**To-do item:** All of the data goes into your copy exactly as written. Images do not.

**Exercise inputs:**
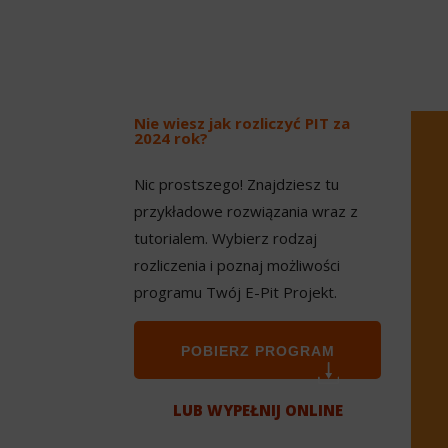
Nie wiesz jak rozliczyć PIT za
2024 rok?
Nic prostszego! Znajdziesz tu
przykładowe rozwiązania wraz z
tutorialem. Wybierz rodzaj
rozliczenia i poznaj możliwości
programu Twój E-Pit Projekt.
POBIERZ PROGRAM
LUB WYPEŁNIJ ONLINE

**Result:**
Nie wiesz jak rozliczyć PIT za
2024 rok?
Nic prostszego! Znajdziesz tu
przykładowe rozwiązania wraz z
tutorialem. Wybierz rodzaj
rozliczenia i poznaj możliwości
programu Twój E-Pit Projekt.
POBIERZ PROGRAM
LUB WYPEŁNIJ ONLINE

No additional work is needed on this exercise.